Thomas Lambrecht is a United Methodist clergyperson and the vice president of Good News.

7 Comments

  1. I actually find this shocking. I never expected the Mennonite church with its very conservative stance to be infected with this issue. It just goes to show how deep the problem goes. The only solution is some type of split, hopefully with the amicability of the Mennonites and not with the divisive legal battles of the Episcopalian church. They have wasted millions of God’s money trying to force churches to be what they don’t want to be. This should be a lesson for us all. Make it simple, end the trust clause and let the laity decide what to do with their church.

  2. It’s not “simple” to end the trust clause. Properties are owned by annual conferences. They will not give these up. The “way forward” is an exodus out and no turning back, longing for the leeks, the melons, the flesh pots of Egypt. Traditionalists must stop indemnifying the tangle of conflicted agendas and relationships that comprise the United Methodist Church.

    That is, unless they have no greater vision and courage.

  3. Thank you William for directing us to what the General Council on Finance and Administration Legal Department has to say about the Trust Clause. It appears to me that a good case can be made that the trust clause has been broken in any Annual Conference where the Book of Discipline has been ignored, and where pastors are not appointed to churches because there are not enough pastors to go around. The Trust Clause seems to be seen as something that only individual congregations must adhere to. Apparently it also holds valid from the other side of the equation: if the larger church, on a District, Annual Conference, or General Conference level, fails to make it possible for an individual congregation to survive, by not providing enforceable rules, or by not appointing pastors who will come to lead worship, then the trust clause has been violated. The individual congregation should have full legal right to look elsewhere for capable leadership to ensure that they remain a church.

  4. The GCFA document makes clear that the Trust Clause has withstood challenges in court, with rare exceptions, for more than a hundred years. There is no facile way for a local congregation to succeed in taking property away from an annual conference. In theory this may be possible, but “exceptional cases do not prove the rule,” and local congregations who attempt this face long odds in a lengthy, costly legal battle. This is not something that can be decided by fiat of local congregations or by obiter dictum on the part of a friendly magistrate. (Witness PCUSA, ECUSA, e.g.)

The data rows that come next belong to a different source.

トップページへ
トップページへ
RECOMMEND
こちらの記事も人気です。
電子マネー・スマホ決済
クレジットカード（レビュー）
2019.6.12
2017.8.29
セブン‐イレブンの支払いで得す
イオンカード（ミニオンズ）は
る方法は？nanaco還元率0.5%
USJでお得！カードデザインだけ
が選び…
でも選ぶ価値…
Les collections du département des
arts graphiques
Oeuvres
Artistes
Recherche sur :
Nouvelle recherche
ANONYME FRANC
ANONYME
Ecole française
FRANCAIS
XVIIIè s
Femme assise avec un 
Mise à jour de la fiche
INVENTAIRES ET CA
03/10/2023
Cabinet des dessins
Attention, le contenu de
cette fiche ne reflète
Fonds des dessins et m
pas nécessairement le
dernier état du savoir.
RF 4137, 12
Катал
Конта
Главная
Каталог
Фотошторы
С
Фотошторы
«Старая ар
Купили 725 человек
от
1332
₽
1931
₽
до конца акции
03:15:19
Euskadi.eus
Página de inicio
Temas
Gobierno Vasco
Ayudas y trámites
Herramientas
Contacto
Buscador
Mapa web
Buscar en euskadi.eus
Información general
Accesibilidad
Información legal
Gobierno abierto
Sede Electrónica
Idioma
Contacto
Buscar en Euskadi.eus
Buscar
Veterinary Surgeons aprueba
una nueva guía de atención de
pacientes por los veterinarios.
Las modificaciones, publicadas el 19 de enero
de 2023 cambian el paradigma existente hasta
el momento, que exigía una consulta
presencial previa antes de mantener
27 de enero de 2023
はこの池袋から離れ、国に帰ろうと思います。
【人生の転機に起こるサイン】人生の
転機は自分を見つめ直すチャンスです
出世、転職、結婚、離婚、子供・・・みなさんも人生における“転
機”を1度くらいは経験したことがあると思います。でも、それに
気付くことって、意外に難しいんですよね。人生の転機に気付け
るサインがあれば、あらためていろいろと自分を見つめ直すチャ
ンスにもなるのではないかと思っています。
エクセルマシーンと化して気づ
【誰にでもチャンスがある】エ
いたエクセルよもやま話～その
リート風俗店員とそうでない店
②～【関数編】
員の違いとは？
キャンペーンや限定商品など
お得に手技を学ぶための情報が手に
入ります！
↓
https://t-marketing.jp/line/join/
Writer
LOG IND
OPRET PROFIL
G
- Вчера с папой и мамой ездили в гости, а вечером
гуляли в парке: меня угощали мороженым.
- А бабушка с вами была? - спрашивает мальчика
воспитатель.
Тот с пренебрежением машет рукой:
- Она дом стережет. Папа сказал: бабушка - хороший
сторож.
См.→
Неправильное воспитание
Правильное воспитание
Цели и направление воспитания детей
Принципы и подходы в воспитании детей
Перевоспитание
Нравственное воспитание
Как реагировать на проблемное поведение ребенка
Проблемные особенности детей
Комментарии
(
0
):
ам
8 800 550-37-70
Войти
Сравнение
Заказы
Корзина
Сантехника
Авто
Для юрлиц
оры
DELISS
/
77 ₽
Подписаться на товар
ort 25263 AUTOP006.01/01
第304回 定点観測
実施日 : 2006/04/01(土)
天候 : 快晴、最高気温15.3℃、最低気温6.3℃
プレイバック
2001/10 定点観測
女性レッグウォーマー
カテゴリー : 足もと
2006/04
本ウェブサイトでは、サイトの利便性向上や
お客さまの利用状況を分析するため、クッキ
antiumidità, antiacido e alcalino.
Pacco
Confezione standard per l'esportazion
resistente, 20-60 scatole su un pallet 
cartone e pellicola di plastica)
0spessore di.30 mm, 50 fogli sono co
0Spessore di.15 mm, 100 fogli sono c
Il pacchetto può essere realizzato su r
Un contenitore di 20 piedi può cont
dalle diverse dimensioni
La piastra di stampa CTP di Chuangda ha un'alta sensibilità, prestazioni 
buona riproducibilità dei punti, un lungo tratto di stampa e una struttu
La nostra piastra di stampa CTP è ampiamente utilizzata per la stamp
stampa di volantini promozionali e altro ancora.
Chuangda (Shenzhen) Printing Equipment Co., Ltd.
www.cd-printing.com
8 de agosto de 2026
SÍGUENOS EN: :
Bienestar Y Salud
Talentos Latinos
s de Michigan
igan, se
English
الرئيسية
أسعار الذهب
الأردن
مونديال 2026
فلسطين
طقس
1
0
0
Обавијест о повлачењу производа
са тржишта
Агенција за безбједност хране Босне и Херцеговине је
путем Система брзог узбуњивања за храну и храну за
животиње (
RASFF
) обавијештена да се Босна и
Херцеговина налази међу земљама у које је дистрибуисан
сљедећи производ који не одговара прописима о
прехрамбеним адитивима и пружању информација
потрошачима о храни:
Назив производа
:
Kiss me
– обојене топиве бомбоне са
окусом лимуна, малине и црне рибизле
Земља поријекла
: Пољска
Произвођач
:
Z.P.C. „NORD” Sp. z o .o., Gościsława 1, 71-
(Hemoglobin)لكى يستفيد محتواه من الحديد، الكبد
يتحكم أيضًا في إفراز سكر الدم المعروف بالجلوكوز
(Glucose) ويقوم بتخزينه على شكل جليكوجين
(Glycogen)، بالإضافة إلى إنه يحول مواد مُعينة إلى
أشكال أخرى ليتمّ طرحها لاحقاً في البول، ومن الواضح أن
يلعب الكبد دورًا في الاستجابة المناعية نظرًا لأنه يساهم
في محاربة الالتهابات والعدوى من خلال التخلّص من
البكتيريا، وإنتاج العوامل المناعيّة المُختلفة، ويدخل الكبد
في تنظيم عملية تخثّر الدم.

  5. Let’s look at the issue of the Trust Clause from a practical standpoint. If congregations walk away, leaving empty buildings to the annual conference, what would be the result? Those buildings must be insured by someone, the heat must be maintained in order to preserve the building, if no religious activity is going on in the building (parsonages) then property taxes must be paid. If many congregations abandoned their properties, how would an annual conference pay for these and other expenses involved for all those churches? A massive exodus by conservatives would leave the annual conferences with massive headaches. Wouldn’t it be far better for them to work out a just resolution to the Trust Clause issue.

  6. In our small rural church many of our grandparents dirt farmed to provide money for churches. What does the conference give you anyway. It’s hard so see your family work so hard for 100 years, only to have the conference say it’s mine. Personally, lightening could strike it. I hope thee is a mass exodus. Methodist are luke warm and the Bible is clear on that. God will spit you out.